Sarah Cattan. 13 nov 2015-13 nov 2021 : Touche pas ça fera toujours mal

Je me souviens très précisément de ce soir-là. Toi aussi, tu sais exactement où tu étais le 11 septembre. Et ce que tu faisais, ce soir-là, quand te sont parvenues les nouvelles : c’était le 13 novembre 2015.

Nous, nous traversions Paris pour rejoindre des amis. Guidés par Waze : les médecins avaient organisé une opération escargot. La beauté de Paris était toujours bouleversante et sur le Pont Alexandre III, j’ai encore baissé la vitre pour encore prendre une photo. Il est de ces spectacles immuables dont jamais on ne se lasse.

Waze. Nous  arrivons tous en même temps au dîner. Nous sommes 8. Paris avait la crève cette semaine-là. Pierre est médecin et l’on parla d’abord du virus qui nous avait fait plier l’un après l’autre. La conversation en arriva au No Gluten. Comment et pourquoi, je ne me souviens plus, mais elle dévia sur Air France. Mais si, souvenez-vous, une histoire de chemise qu’un syndicaliste arracha à un dirigeant de la compagnie. Quasi en direct.

Comme toujours, ce fut lui, Vlad,  jadis trotskyste et désormais célèbre collectionneur,  qui comprenait si bien les « arracheurs de chemise » et voilà même qu’il était en phase avec Mélenchon. Nous avions l’habitude. Nous le charriâmes. Nous jouâmes à le plaindre.  Eclatâmes de rire.

Nos expériences avec les compagnies low- coast, elles suivirent et je me souviens bien que toi, Léo,  encore sous le coup du décalage horaire dû à ton retour, tu nous raconta ton vol. 

Pourquoi et comment? Balzac s’immisça dans la conversation. Et Daesh, évidemment. Si on n’y arrivait pas, c’est qu’on ne voulait pas, disait-celui-là. Pourquoi ensuite, je ne saurais dire, quelqu’un évoqua le boycott jugé alors scandaleux des produits israéliens. Tous nous éclatâmes de rire quand lui, qui entrait d’un week-end en Israël, rapporta que les israéliens  ne disaient plus territoires occupés, mais territoires libérés. 

On buvait du Haut Marbuzet. Deux d’entre nous étaient entre temps devenus végétariens. Aujourd’hui, en 2021, être végétarien ou vegan est d’une telle banalité.

Pourquoi l’un de nous évoqua-t-il ce soir-là la douceur de vivre à Paris et pourquoi tous nous en convînmes ? Parce que, ce 13 novembre 2015, à 21 heures, c’était encore vrai ?

Données recueillies
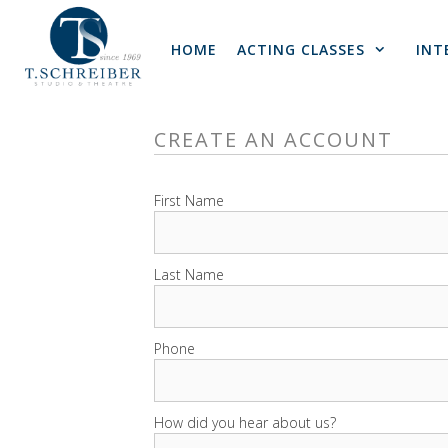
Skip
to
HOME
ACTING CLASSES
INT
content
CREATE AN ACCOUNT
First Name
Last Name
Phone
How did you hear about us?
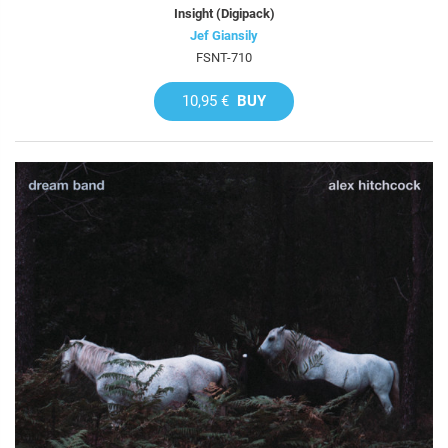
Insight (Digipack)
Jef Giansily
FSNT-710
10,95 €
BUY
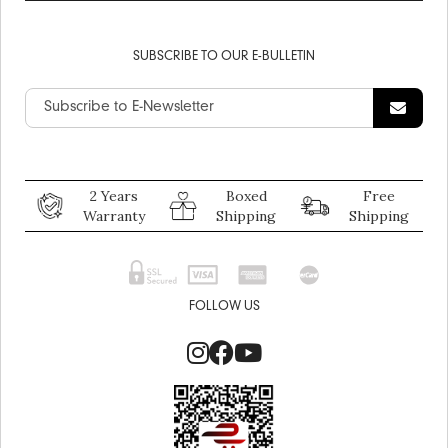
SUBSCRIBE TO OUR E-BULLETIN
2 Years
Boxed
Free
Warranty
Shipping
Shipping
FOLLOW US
* * *
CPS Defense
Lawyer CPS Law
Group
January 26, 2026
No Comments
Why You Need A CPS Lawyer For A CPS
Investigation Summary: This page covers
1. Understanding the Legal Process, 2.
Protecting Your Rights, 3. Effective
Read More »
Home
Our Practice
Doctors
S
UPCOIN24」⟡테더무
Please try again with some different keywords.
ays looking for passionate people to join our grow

» **TRAVAIL DEMANDÉ**
- a) Reproduisez fidèlement le passage du texte sur le soir du 13 novembre 2015 qui va de « Waze. Nous  arrivons » à « Quasi en direct. ».
- b) Selon le texte sur le soir du 13 novembre 2015, quel vin les convives buvaient-ils pendant le dîner ?
Les entrées n'interviennent en rien dans ce travail.

» **CORRIGÉ**
- a)
Waze. Nous  arrivons tous en même temps au dîner. Nous sommes 8. Paris avait la crève cette semaine-là. Pierre est médecin et l’on parla d’abord du virus qui nous avait fait plier l’un après l’autre. La conversation en arriva au No Gluten. Comment et pourquoi, je ne me souviens plus, mais elle dévia sur Air France. Mais si, souvenez-vous, une histoire de chemise qu’un syndicaliste arracha à un dirigeant de la compagnie. Quasi en direct.

- b) Du Haut Marbuzet.